Wednesday, November 30, 2022

Two versions of the guise of the good thesis

According to the guise of the good thesis, one always acts for the sake of an apparent good. There is a weaker and a stronger version of this:

  • Weak: Whenever you act, you act for an end that you perceive is good.

  • Strong: Whenever you act, you act for an end, and every end you act for you perceive as good.

For the strong version to have any plausibility, “good” must include cases of purely instrumental goodness.

I think there is still reason to be sceptical of the strong version.

Case 1: There is some device which does something useful when you trigger it. It is triggered by electrical activity. You strap it on to your arm, and raise your arm, so that the electrical activity in your muscles triggers the device. Your raising your arm has the arm going up as an end, but that end is not perceived as good, but merely neutral. All you care about is the electrical activity in your muscles.
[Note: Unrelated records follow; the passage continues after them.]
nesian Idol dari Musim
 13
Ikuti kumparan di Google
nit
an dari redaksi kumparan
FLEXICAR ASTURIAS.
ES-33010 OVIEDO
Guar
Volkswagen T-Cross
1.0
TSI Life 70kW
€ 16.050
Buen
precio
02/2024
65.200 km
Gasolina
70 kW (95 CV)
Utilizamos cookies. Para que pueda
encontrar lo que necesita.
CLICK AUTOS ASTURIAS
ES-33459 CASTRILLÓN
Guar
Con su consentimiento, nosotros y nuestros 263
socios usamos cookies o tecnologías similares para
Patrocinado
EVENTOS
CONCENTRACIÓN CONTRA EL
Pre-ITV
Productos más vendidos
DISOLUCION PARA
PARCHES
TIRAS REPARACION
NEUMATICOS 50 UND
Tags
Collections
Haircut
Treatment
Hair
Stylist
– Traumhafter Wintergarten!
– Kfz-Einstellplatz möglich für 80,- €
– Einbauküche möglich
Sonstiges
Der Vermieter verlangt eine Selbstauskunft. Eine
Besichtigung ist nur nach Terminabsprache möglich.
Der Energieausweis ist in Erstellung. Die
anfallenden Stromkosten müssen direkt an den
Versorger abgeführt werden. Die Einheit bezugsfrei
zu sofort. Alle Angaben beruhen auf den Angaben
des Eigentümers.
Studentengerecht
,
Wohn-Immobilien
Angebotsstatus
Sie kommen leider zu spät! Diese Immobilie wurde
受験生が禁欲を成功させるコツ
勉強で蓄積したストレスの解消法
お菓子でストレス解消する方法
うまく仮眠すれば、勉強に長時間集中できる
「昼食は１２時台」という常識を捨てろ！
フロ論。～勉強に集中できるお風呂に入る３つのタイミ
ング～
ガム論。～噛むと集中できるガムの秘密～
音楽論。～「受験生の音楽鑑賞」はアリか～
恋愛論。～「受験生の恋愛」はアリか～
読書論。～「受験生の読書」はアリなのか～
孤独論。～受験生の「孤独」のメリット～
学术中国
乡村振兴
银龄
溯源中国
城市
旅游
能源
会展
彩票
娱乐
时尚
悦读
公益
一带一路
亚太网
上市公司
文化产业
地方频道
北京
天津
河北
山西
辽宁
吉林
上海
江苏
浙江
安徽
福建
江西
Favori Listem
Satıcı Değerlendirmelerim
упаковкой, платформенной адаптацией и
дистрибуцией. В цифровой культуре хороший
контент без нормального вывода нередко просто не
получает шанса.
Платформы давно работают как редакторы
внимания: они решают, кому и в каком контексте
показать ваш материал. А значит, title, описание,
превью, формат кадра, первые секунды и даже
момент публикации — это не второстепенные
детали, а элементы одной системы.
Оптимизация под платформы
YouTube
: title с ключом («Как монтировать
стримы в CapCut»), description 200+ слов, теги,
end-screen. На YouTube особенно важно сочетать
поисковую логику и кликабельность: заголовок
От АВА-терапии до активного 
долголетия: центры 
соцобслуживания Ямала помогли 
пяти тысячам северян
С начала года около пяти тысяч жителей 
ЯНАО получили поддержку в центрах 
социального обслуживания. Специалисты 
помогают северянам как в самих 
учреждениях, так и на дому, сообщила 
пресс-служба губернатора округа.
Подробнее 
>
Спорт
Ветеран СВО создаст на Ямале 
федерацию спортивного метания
Case 2: Back when they were dating in high school, Bob promised to try his best to bake a nine-layer chocolate cake for Alice’s 40th birthday. Since then, Bob and Alice have had a falling out, and hate each other’s guts. Moreover, Alice and all her guests hate chocolate. But Alice doesn’t release Bob from his promise. Bob tries his best to bake the cake in order to fulfill his promise, and happens to succeed. In trying to bake the cake, Bob acted for the end of producing a cake. But producing the cake was worthless, since no one would eat it. The only value was in the trying, since that was the fulfillment of his promise.

In both cases, it is still true that the agent acts for a good end—the useful triggering of the device and the production of the cake. But in both cases it seems they are also acting for a worthless end. Thus the cases seem to fit with the weak but not the strong guise of the good thesis.

I was going to leave it at this. But then I thought of a way to save the strong guise of the good thesis. Success is valuable as such. When I try to do something, succeeding at it has value. So the arm going up or the cake being produced are valuable as necessary parts of the success of one’s action. So perhaps every end of your action is trivially good, because it is good for your action to succeed, and the end is a (constitutive, not causal) means to success.

This isn’t quite enough for a defense of the strong thesis. For even if the success is good, it does not follow that you perceive the success as good. You might subscribe to an axiological theory on which success is not good in general, but only success at something good.

But perhaps we can say this. We have a normative power to endow some neutral things with value by making them our ends. And in fact the only way to act for an end that does not have any independent value is by exercising that normative power. And exercising that normative power involves your seeing the thing you’re endowing with value as valuable. And maybe the only way to raise your arm or for Bob to bake the cake in the examples is by exercising the normative power, and doing so involves seeing the end as good. Maybe. This has some phenomenological plausibility and it would be nice if it were true, because the strong guise of the good thesis is pretty plausible to me.

If this story is right, it adds a nuance to the ideas here.